Aux termes de l’article L. 612-10 du même code : « Pour fixer la durée des interdictions de retour mentionnées aux articles L. 612-6 et L. 612-7, l’autorité administrative tient compte de la durée de présence de l’étranger sur le territoire français, de la nature et de l’ancienneté de ses liens avec la France, de la circonstance qu’il a déjà fait l’objet ou non d’une mesure d’éloignement et de la menace pour l’ordre public que représente sa présence sur le territoire français. Il en est de même pour l’édiction et la durée de l’interdiction de retour mentionnée à l’article L. 612-8 ainsi que pour la prolongation de l’interdiction de retour prévue à l’article L. 612-11 ».
Pour édicter à l’encontre de M. B… une interdiction de retour sur le territoire français, le préfet de la Seine-Maritime a retenu qu’aucune circonstance humanitaire ne justifiait que ne soit pas édictée une interdiction de retour. Toutefois, en se déterminant ainsi, alors que M. B… bénéficiait d’un délai de départ volontaire et que le prononcé éventuel d’une telle décision relevait des conditions prévues à l’article L. 612-8 du code de l’entrée et du séjour des étrangers et du droit d’asile, le préfet de la Seine-Maritime a entaché sa décision d’une erreur de droit.
Il suit de là, et sans qu’il soit besoin de se prononcer sur les autres moyens de la requête dirigés contre cette décision, que M. B… est fondé à demander l’annulation de la décision lui interdisant le retour sur le territoire français pour une durée de trois mois.
Sur les autres conclusions :
Le jugement qui se borne à annuler la décision portant interdiction de retour sur le territoire français n’appelle aucune des mesures d’exécution sollicitées par M. B…. Ses conclusions présentées à ce titre doivent, dès lors, être rejetées.
Enfin, il n’y a pas lieu, dans les circonstances de l’espèce, de faire droit aux conclusions formées par le requérant au titre des articles L. 761-1 du code de justice administrative et 37 de la loi du 10 juillet 1991.
D E C I D E :
Article 1er : L’arrêté du 12 mai 2025 du préfet de la Seine-Maritime est annulé en tant seulement qu’il interdit à M. B… le retour sur le territoire français pour une durée de trois mois.
Article 2 : Le surplus des conclusions de la requête est rejeté.
Article 3 : Le présent jugement sera notifié à M. A… B… et au préfet de la Seine-Maritime.
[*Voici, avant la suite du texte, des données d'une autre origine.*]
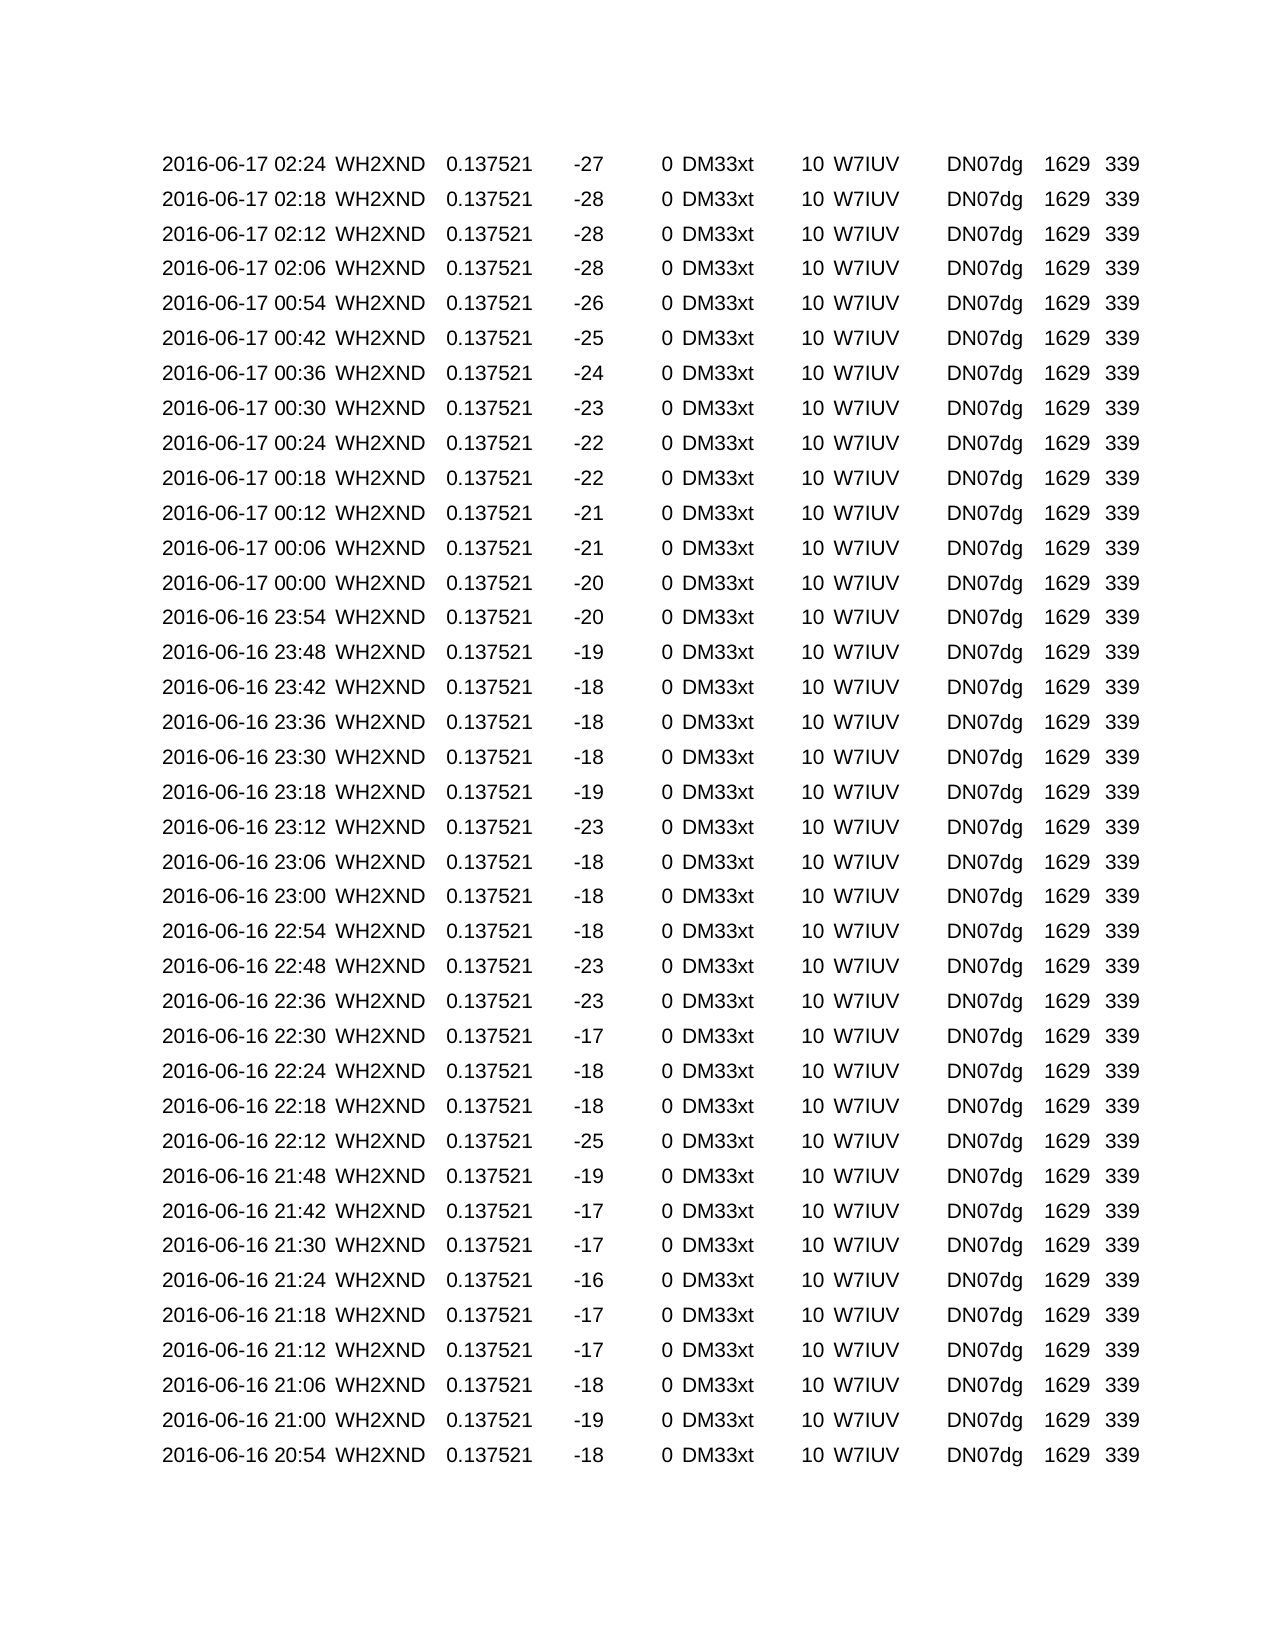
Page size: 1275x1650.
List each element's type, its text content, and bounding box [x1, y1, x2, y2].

table_cell 339 [1092, 1441, 1141, 1476]
table_cell W7IUV [826, 604, 939, 638]
table_cell -19 [534, 639, 605, 673]
table_cell 0.137521 [433, 499, 534, 534]
table_cell 2016-06-16 22:24 [149, 1057, 328, 1092]
table_cell DM33xt [675, 1302, 761, 1336]
table_cell DM33xt [675, 499, 761, 534]
table_cell 1629 [1031, 1441, 1092, 1476]
table_cell W7IUV [826, 743, 939, 778]
table_cell 1629 [1031, 1232, 1092, 1267]
table_cell -19 [534, 778, 605, 813]
table_cell WH2XND [328, 1336, 433, 1371]
table_cell W7IUV [826, 1023, 939, 1057]
table_cell 1629 [1031, 1197, 1092, 1232]
table_cell 0 [605, 1092, 674, 1127]
table_cell 0 [605, 464, 674, 499]
table_cell 10 [761, 255, 826, 289]
table_cell WH2XND [328, 1302, 433, 1336]
table_cell 2016-06-16 22:48 [149, 953, 328, 987]
table_cell 2016-06-16 23:30 [149, 743, 328, 778]
table_cell 339 [1092, 1336, 1141, 1371]
table_cell 0 [605, 1162, 674, 1197]
table_cell 10 [761, 743, 826, 778]
table_cell 2016-06-17 00:24 [149, 429, 328, 464]
table_cell 1629 [1031, 499, 1092, 534]
table_cell 2016-06-17 02:18 [149, 185, 328, 220]
table_cell DN07dg [939, 185, 1031, 220]
table_cell 0.137521 [433, 185, 534, 220]
table_cell 10 [761, 1232, 826, 1267]
table_cell DM33xt [675, 988, 761, 1022]
table_cell DM33xt [675, 464, 761, 499]
table_cell -17 [534, 1302, 605, 1336]
table_cell 10 [761, 848, 826, 883]
table_cell W7IUV [826, 1267, 939, 1302]
table_cell 10 [761, 290, 826, 324]
table_cell 339 [1092, 1267, 1141, 1302]
table_cell 0 [605, 604, 674, 638]
table_cell 0.137521 [433, 325, 534, 359]
table_cell 0 [605, 1406, 674, 1441]
table_cell 1629 [1031, 604, 1092, 638]
table_cell DN07dg [939, 708, 1031, 743]
table_cell DN07dg [939, 429, 1031, 464]
table_cell DN07dg [939, 1197, 1031, 1232]
table_cell 10 [761, 953, 826, 987]
table_cell 2016-06-17 00:42 [149, 325, 328, 359]
table_cell W7IUV [826, 1197, 939, 1232]
table_cell DM33xt [675, 953, 761, 987]
table_cell -20 [534, 569, 605, 604]
table_cell W7IUV [826, 848, 939, 883]
table_cell 1629 [1031, 359, 1092, 394]
table_cell 339 [1092, 1406, 1141, 1441]
table_cell 0.137521 [433, 255, 534, 289]
table_cell 2016-06-16 23:12 [149, 813, 328, 848]
table_cell WH2XND [328, 1232, 433, 1267]
table_cell 339 [1092, 1057, 1141, 1092]
table_cell W7IUV [826, 708, 939, 743]
table_cell W7IUV [826, 1232, 939, 1267]
table_cell 10 [761, 1057, 826, 1092]
table_cell 0.137521 [433, 1371, 534, 1406]
table_cell 10 [761, 1302, 826, 1336]
table_cell 339 [1092, 778, 1141, 813]
table_cell WH2XND [328, 150, 433, 185]
table_cell 10 [761, 150, 826, 185]
table_cell 0.137521 [433, 1197, 534, 1232]
table_cell 339 [1092, 464, 1141, 499]
table_cell W7IUV [826, 883, 939, 918]
table_cell 2016-06-17 00:12 [149, 499, 328, 534]
table_cell 339 [1092, 185, 1141, 220]
table_cell 0.137521 [433, 359, 534, 394]
table_cell DM33xt [675, 1267, 761, 1302]
table_cell WH2XND [328, 1371, 433, 1406]
table_cell 0.137521 [433, 604, 534, 638]
table_cell 2016-06-17 00:30 [149, 394, 328, 429]
table_cell 339 [1092, 1127, 1141, 1162]
table_cell -21 [534, 534, 605, 569]
table_cell 2016-06-16 21:30 [149, 1232, 328, 1267]
table_cell WH2XND [328, 848, 433, 883]
table_cell 10 [761, 534, 826, 569]
table_cell 1629 [1031, 150, 1092, 185]
table_cell 0.137521 [433, 220, 534, 255]
table_cell -17 [534, 1197, 605, 1232]
table_cell 339 [1092, 1371, 1141, 1406]
table_cell WH2XND [328, 534, 433, 569]
table_cell WH2XND [328, 604, 433, 638]
table_cell 10 [761, 1023, 826, 1057]
table_cell 0 [605, 359, 674, 394]
table_cell DM33xt [675, 674, 761, 708]
table_cell WH2XND [328, 1092, 433, 1127]
table_cell DN07dg [939, 604, 1031, 638]
table_cell DM33xt [675, 429, 761, 464]
table_cell -28 [534, 220, 605, 255]
table_cell 10 [761, 220, 826, 255]
table_cell 0 [605, 1057, 674, 1092]
table_cell -28 [534, 255, 605, 289]
table_cell W7IUV [826, 534, 939, 569]
table_cell 1629 [1031, 848, 1092, 883]
table_cell -19 [534, 1406, 605, 1441]
table_cell 10 [761, 1371, 826, 1406]
table_cell DM33xt [675, 1336, 761, 1371]
table_cell DN07dg [939, 464, 1031, 499]
table_cell DN07dg [939, 1267, 1031, 1302]
table_cell W7IUV [826, 359, 939, 394]
table_cell W7IUV [826, 639, 939, 673]
table_cell 339 [1092, 1232, 1141, 1267]
table_cell 0.137521 [433, 988, 534, 1022]
table_cell DN07dg [939, 150, 1031, 185]
table_cell 10 [761, 988, 826, 1022]
table_cell 0.137521 [433, 953, 534, 987]
table_cell 1629 [1031, 1336, 1092, 1371]
table_cell 339 [1092, 569, 1141, 604]
table_cell 339 [1092, 394, 1141, 429]
table_cell DN07dg [939, 534, 1031, 569]
table_cell 0 [605, 569, 674, 604]
table_cell 10 [761, 1441, 826, 1476]
table_cell DN07dg [939, 848, 1031, 883]
table_cell 339 [1092, 499, 1141, 534]
table_cell 1629 [1031, 1371, 1092, 1406]
table_cell 0 [605, 883, 674, 918]
table_cell 339 [1092, 813, 1141, 848]
table_cell -17 [534, 1232, 605, 1267]
table_cell 0.137521 [433, 813, 534, 848]
table_cell 10 [761, 394, 826, 429]
table_cell W7IUV [826, 778, 939, 813]
table_cell 0 [605, 988, 674, 1022]
table_cell WH2XND [328, 883, 433, 918]
table_cell DM33xt [675, 743, 761, 778]
table_cell DM33xt [675, 1023, 761, 1057]
table_cell 339 [1092, 429, 1141, 464]
table_cell 2016-06-16 21:12 [149, 1336, 328, 1371]
table_cell 10 [761, 778, 826, 813]
table_cell 0.137521 [433, 778, 534, 813]
table_cell W7IUV [826, 1162, 939, 1197]
table_cell 0 [605, 813, 674, 848]
table_cell 339 [1092, 220, 1141, 255]
table_cell W7IUV [826, 813, 939, 848]
table_cell DN07dg [939, 1232, 1031, 1267]
table_cell DM33xt [675, 1406, 761, 1441]
table_cell 0 [605, 1371, 674, 1406]
table_cell 0.137521 [433, 569, 534, 604]
table_cell 10 [761, 918, 826, 953]
table_cell W7IUV [826, 988, 939, 1022]
table_cell 1629 [1031, 464, 1092, 499]
table_cell 0.137521 [433, 918, 534, 953]
table_cell W7IUV [826, 1092, 939, 1127]
table_cell 2016-06-16 22:18 [149, 1092, 328, 1127]
table_cell WH2XND [328, 325, 433, 359]
table_cell W7IUV [826, 1336, 939, 1371]
table_cell -18 [534, 1057, 605, 1092]
table_cell 339 [1092, 534, 1141, 569]
table_cell 0 [605, 220, 674, 255]
table_cell 0.137521 [433, 1406, 534, 1441]
table_cell 0 [605, 1302, 674, 1336]
table_cell DN07dg [939, 1441, 1031, 1476]
table_cell 1629 [1031, 290, 1092, 324]
table_cell 0 [605, 674, 674, 708]
table_cell 0 [605, 429, 674, 464]
table_cell 1629 [1031, 220, 1092, 255]
table_cell DM33xt [675, 1232, 761, 1267]
table_cell 2016-06-17 00:54 [149, 290, 328, 324]
table_cell 10 [761, 1197, 826, 1232]
table_cell WH2XND [328, 1267, 433, 1302]
table_cell 1629 [1031, 988, 1092, 1022]
table_cell DN07dg [939, 674, 1031, 708]
table_cell 0 [605, 848, 674, 883]
table_cell 1629 [1031, 674, 1092, 708]
table_cell -16 [534, 1267, 605, 1302]
table_cell 2016-06-17 00:36 [149, 359, 328, 394]
table_cell 1629 [1031, 953, 1092, 987]
table_cell WH2XND [328, 953, 433, 987]
table_cell WH2XND [328, 185, 433, 220]
table_cell 1629 [1031, 185, 1092, 220]
table_cell W7IUV [826, 569, 939, 604]
table_cell 0 [605, 1197, 674, 1232]
table_cell 0.137521 [433, 848, 534, 883]
table_cell 2016-06-17 02:06 [149, 255, 328, 289]
table_cell 0.137521 [433, 1441, 534, 1476]
table_cell DM33xt [675, 1092, 761, 1127]
table_cell W7IUV [826, 185, 939, 220]
table_cell W7IUV [826, 1057, 939, 1092]
table_cell 10 [761, 1267, 826, 1302]
table_cell 2016-06-16 21:48 [149, 1162, 328, 1197]
table_cell 339 [1092, 708, 1141, 743]
table_cell 0 [605, 1023, 674, 1057]
table_cell W7IUV [826, 953, 939, 987]
table_cell 0.137521 [433, 290, 534, 324]
table_cell 10 [761, 185, 826, 220]
table_cell 10 [761, 604, 826, 638]
table_cell DN07dg [939, 1406, 1031, 1441]
table_cell 0.137521 [433, 743, 534, 778]
table_cell -18 [534, 1371, 605, 1406]
table_cell 0.137521 [433, 429, 534, 464]
table_cell 0.137521 [433, 1162, 534, 1197]
table_cell 339 [1092, 918, 1141, 953]
table_cell WH2XND [328, 639, 433, 673]
table_cell 0 [605, 394, 674, 429]
table_cell -17 [534, 1336, 605, 1371]
table_cell DN07dg [939, 953, 1031, 987]
table_cell DM33xt [675, 1197, 761, 1232]
table_cell WH2XND [328, 394, 433, 429]
table_cell 2016-06-17 00:18 [149, 464, 328, 499]
table_cell 2016-06-16 21:24 [149, 1267, 328, 1302]
table_cell 1629 [1031, 255, 1092, 289]
table_cell DN07dg [939, 290, 1031, 324]
table_cell 2016-06-16 22:36 [149, 988, 328, 1022]
table_cell 10 [761, 639, 826, 673]
table_cell -23 [534, 953, 605, 987]
table_cell 1629 [1031, 325, 1092, 359]
table_cell DM33xt [675, 290, 761, 324]
table_cell 2016-06-17 02:12 [149, 220, 328, 255]
table_cell DM33xt [675, 708, 761, 743]
table_cell 10 [761, 464, 826, 499]
table_cell 0.137521 [433, 464, 534, 499]
table_cell WH2XND [328, 1127, 433, 1162]
table_cell 1629 [1031, 429, 1092, 464]
table_cell 0.137521 [433, 883, 534, 918]
table_cell -22 [534, 464, 605, 499]
table_cell 0 [605, 534, 674, 569]
table_cell 339 [1092, 604, 1141, 638]
table_cell 0 [605, 778, 674, 813]
table_cell 0.137521 [433, 1057, 534, 1092]
table_cell DM33xt [675, 1127, 761, 1162]
table_cell 339 [1092, 325, 1141, 359]
table_cell 10 [761, 1162, 826, 1197]
table_cell DN07dg [939, 1336, 1031, 1371]
table_cell W7IUV [826, 1406, 939, 1441]
table_cell WH2XND [328, 1162, 433, 1197]
table_cell DM33xt [675, 185, 761, 220]
table_cell DN07dg [939, 1162, 1031, 1197]
table_cell 339 [1092, 150, 1141, 185]
table_cell W7IUV [826, 325, 939, 359]
table_cell DM33xt [675, 255, 761, 289]
table_cell 339 [1092, 255, 1141, 289]
table_cell 1629 [1031, 1302, 1092, 1336]
table_cell 0 [605, 743, 674, 778]
table_cell 339 [1092, 988, 1141, 1022]
table_cell 2016-06-16 21:18 [149, 1302, 328, 1336]
table_cell 1629 [1031, 1406, 1092, 1441]
table_cell 0 [605, 1267, 674, 1302]
table_cell DM33xt [675, 569, 761, 604]
table_cell 1629 [1031, 639, 1092, 673]
table_cell 2016-06-16 23:06 [149, 848, 328, 883]
table_cell WH2XND [328, 988, 433, 1022]
table_cell WH2XND [328, 813, 433, 848]
table_cell DN07dg [939, 1302, 1031, 1336]
table_cell DN07dg [939, 569, 1031, 604]
table_cell 0 [605, 185, 674, 220]
table_cell 1629 [1031, 1127, 1092, 1162]
table_cell 2016-06-16 21:42 [149, 1197, 328, 1232]
table_cell DM33xt [675, 1162, 761, 1197]
table_cell WH2XND [328, 778, 433, 813]
table_cell 1629 [1031, 708, 1092, 743]
table_cell -18 [534, 918, 605, 953]
table_cell 339 [1092, 359, 1141, 394]
table_cell -18 [534, 1441, 605, 1476]
table_cell 339 [1092, 1023, 1141, 1057]
table_cell -18 [534, 708, 605, 743]
table_cell 10 [761, 1406, 826, 1441]
table_cell 339 [1092, 639, 1141, 673]
table_cell DN07dg [939, 499, 1031, 534]
table_cell 0.137521 [433, 1267, 534, 1302]
table_cell DN07dg [939, 743, 1031, 778]
table_cell WH2XND [328, 1406, 433, 1441]
table_cell 0 [605, 639, 674, 673]
table_cell 1629 [1031, 394, 1092, 429]
table_cell -23 [534, 394, 605, 429]
table_cell WH2XND [328, 1197, 433, 1232]
table_cell -18 [534, 883, 605, 918]
table_cell 0.137521 [433, 708, 534, 743]
table_cell 0.137521 [433, 1302, 534, 1336]
table_cell 0 [605, 1232, 674, 1267]
table_cell 1629 [1031, 569, 1092, 604]
table_cell W7IUV [826, 429, 939, 464]
table_cell 1629 [1031, 743, 1092, 778]
table_cell 10 [761, 429, 826, 464]
table_cell 1629 [1031, 1092, 1092, 1127]
table_cell -25 [534, 325, 605, 359]
table_cell -18 [534, 848, 605, 883]
table_cell DM33xt [675, 1057, 761, 1092]
table_cell W7IUV [826, 150, 939, 185]
table_cell 1629 [1031, 1162, 1092, 1197]
table_cell WH2XND [328, 569, 433, 604]
table_cell DM33xt [675, 394, 761, 429]
table_cell -20 [534, 604, 605, 638]
table_cell 0 [605, 255, 674, 289]
table_cell 10 [761, 569, 826, 604]
table_cell DN07dg [939, 1371, 1031, 1406]
table_cell 0.137521 [433, 1127, 534, 1162]
table_cell 1629 [1031, 883, 1092, 918]
table_cell 0.137521 [433, 534, 534, 569]
table_cell 339 [1092, 1197, 1141, 1232]
table_cell -18 [534, 1092, 605, 1127]
table_cell DN07dg [939, 1092, 1031, 1127]
table_cell -28 [534, 185, 605, 220]
table_cell DM33xt [675, 1371, 761, 1406]
table_cell WH2XND [328, 1057, 433, 1092]
table_cell WH2XND [328, 1441, 433, 1476]
table_cell 0 [605, 1127, 674, 1162]
table_cell 0 [605, 1441, 674, 1476]
table_cell 10 [761, 1092, 826, 1127]
table_cell WH2XND [328, 708, 433, 743]
table_cell WH2XND [328, 918, 433, 953]
table_cell 10 [761, 1336, 826, 1371]
table_cell 2016-06-16 23:00 [149, 883, 328, 918]
table_cell W7IUV [826, 1302, 939, 1336]
table_cell 10 [761, 359, 826, 394]
table_cell 339 [1092, 1092, 1141, 1127]
table_cell 0 [605, 953, 674, 987]
table_cell DN07dg [939, 1057, 1031, 1092]
table_cell DM33xt [675, 848, 761, 883]
table_cell 2016-06-17 02:24 [149, 150, 328, 185]
table_cell W7IUV [826, 255, 939, 289]
table_cell WH2XND [328, 1023, 433, 1057]
table_cell 2016-06-16 21:00 [149, 1406, 328, 1441]
table_cell 339 [1092, 1162, 1141, 1197]
table_cell W7IUV [826, 674, 939, 708]
table_cell WH2XND [328, 743, 433, 778]
table_cell -23 [534, 988, 605, 1022]
table_cell W7IUV [826, 1441, 939, 1476]
table_cell DN07dg [939, 220, 1031, 255]
table_cell 2016-06-17 00:06 [149, 534, 328, 569]
table_cell 2016-06-16 23:36 [149, 708, 328, 743]
table_cell 0 [605, 499, 674, 534]
table_cell WH2XND [328, 499, 433, 534]
table_cell DM33xt [675, 325, 761, 359]
table_cell DN07dg [939, 394, 1031, 429]
table_cell 0 [605, 150, 674, 185]
table_cell 1629 [1031, 813, 1092, 848]
table_cell 339 [1092, 290, 1141, 324]
table_cell 0 [605, 325, 674, 359]
table_cell -21 [534, 499, 605, 534]
table_cell 1629 [1031, 534, 1092, 569]
table_cell -18 [534, 674, 605, 708]
table_cell WH2XND [328, 674, 433, 708]
table_cell 10 [761, 708, 826, 743]
table_cell DN07dg [939, 255, 1031, 289]
table_cell DN07dg [939, 918, 1031, 953]
table_cell DN07dg [939, 359, 1031, 394]
table_cell 0.137521 [433, 674, 534, 708]
table_cell DM33xt [675, 639, 761, 673]
table_cell 339 [1092, 743, 1141, 778]
table_cell -25 [534, 1127, 605, 1162]
table_cell DN07dg [939, 778, 1031, 813]
table_cell 2016-06-16 23:48 [149, 639, 328, 673]
table_cell 339 [1092, 1302, 1141, 1336]
table_cell -26 [534, 290, 605, 324]
table_cell DM33xt [675, 883, 761, 918]
table_cell 10 [761, 883, 826, 918]
table_cell 0.137521 [433, 150, 534, 185]
table_cell DN07dg [939, 988, 1031, 1022]
table_cell DN07dg [939, 1127, 1031, 1162]
table_cell 339 [1092, 848, 1141, 883]
table_cell W7IUV [826, 290, 939, 324]
table_cell DN07dg [939, 1023, 1031, 1057]
table_cell WH2XND [328, 429, 433, 464]
table_cell W7IUV [826, 464, 939, 499]
table_cell W7IUV [826, 499, 939, 534]
table_cell -27 [534, 150, 605, 185]
table_cell WH2XND [328, 359, 433, 394]
table_cell 10 [761, 1127, 826, 1162]
table_cell W7IUV [826, 918, 939, 953]
table_cell WH2XND [328, 464, 433, 499]
table_cell W7IUV [826, 1371, 939, 1406]
table_cell DN07dg [939, 639, 1031, 673]
table_cell 0 [605, 1336, 674, 1371]
table_cell -19 [534, 1162, 605, 1197]
table_cell 2016-06-17 00:00 [149, 569, 328, 604]
table_cell DM33xt [675, 778, 761, 813]
table_cell 10 [761, 325, 826, 359]
table_cell 2016-06-16 22:54 [149, 918, 328, 953]
table_cell 2016-06-16 21:06 [149, 1371, 328, 1406]
table_cell DM33xt [675, 220, 761, 255]
table_cell DM33xt [675, 359, 761, 394]
table_cell 1629 [1031, 778, 1092, 813]
table_cell -18 [534, 743, 605, 778]
table_cell 1629 [1031, 918, 1092, 953]
table_cell 2016-06-16 22:30 [149, 1023, 328, 1057]
table_cell 0.137521 [433, 1232, 534, 1267]
table_cell 10 [761, 499, 826, 534]
table_cell 339 [1092, 674, 1141, 708]
table_cell DN07dg [939, 325, 1031, 359]
table_cell DM33xt [675, 1441, 761, 1476]
table_cell DM33xt [675, 813, 761, 848]
table_cell 339 [1092, 953, 1141, 987]
table_cell W7IUV [826, 394, 939, 429]
table_cell DM33xt [675, 534, 761, 569]
table_cell 0.137521 [433, 1336, 534, 1371]
table_cell 1629 [1031, 1267, 1092, 1302]
table_cell 0.137521 [433, 639, 534, 673]
table_cell -22 [534, 429, 605, 464]
table_cell 2016-06-16 23:18 [149, 778, 328, 813]
table_cell 2016-06-16 22:12 [149, 1127, 328, 1162]
table_cell 1629 [1031, 1057, 1092, 1092]
table_cell 0 [605, 918, 674, 953]
table_cell DM33xt [675, 604, 761, 638]
table_cell DM33xt [675, 150, 761, 185]
table_cell DN07dg [939, 813, 1031, 848]
table_cell 0.137521 [433, 1023, 534, 1057]
table_cell 0 [605, 708, 674, 743]
table_cell 2016-06-16 23:42 [149, 674, 328, 708]
table_cell 339 [1092, 883, 1141, 918]
table_cell WH2XND [328, 220, 433, 255]
table_cell W7IUV [826, 220, 939, 255]
table_cell WH2XND [328, 290, 433, 324]
table_cell 10 [761, 674, 826, 708]
table_cell 0.137521 [433, 1092, 534, 1127]
table_cell -23 [534, 813, 605, 848]
table_cell DM33xt [675, 918, 761, 953]
table_cell 2016-06-16 20:54 [149, 1441, 328, 1476]
table_cell 0.137521 [433, 394, 534, 429]
table_cell 2016-06-16 23:54 [149, 604, 328, 638]
table_cell DN07dg [939, 883, 1031, 918]
table_cell 0 [605, 290, 674, 324]
table_cell WH2XND [328, 255, 433, 289]
table_cell -17 [534, 1023, 605, 1057]
table_cell W7IUV [826, 1127, 939, 1162]
table_cell 1629 [1031, 1023, 1092, 1057]
table_cell 10 [761, 813, 826, 848]
table_cell -24 [534, 359, 605, 394]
Délibéré après l’audience du 12 mars 2026, à laquelle siégeaient :
M. Banvillet, président,
M. Mulot, premier conseiller,
M. Baude, premier conseiller,
Assistés de M. Tostivint, greffier.
Rendu public par mise à disposition au greffe le 26 mars 2026.
Le rapporteur,
F. –E. Baude
Le président,
Banvillet
Le greffier,
H. Tostivint
La République mande et ordonne au préfet de la Seine-Maritime en ce qui le concerne et à tous commissaires de justice à ce requis en ce qui concerne les voies de droit commun, contre les parties privées, de pourvoir à l’exécution de la présente décision.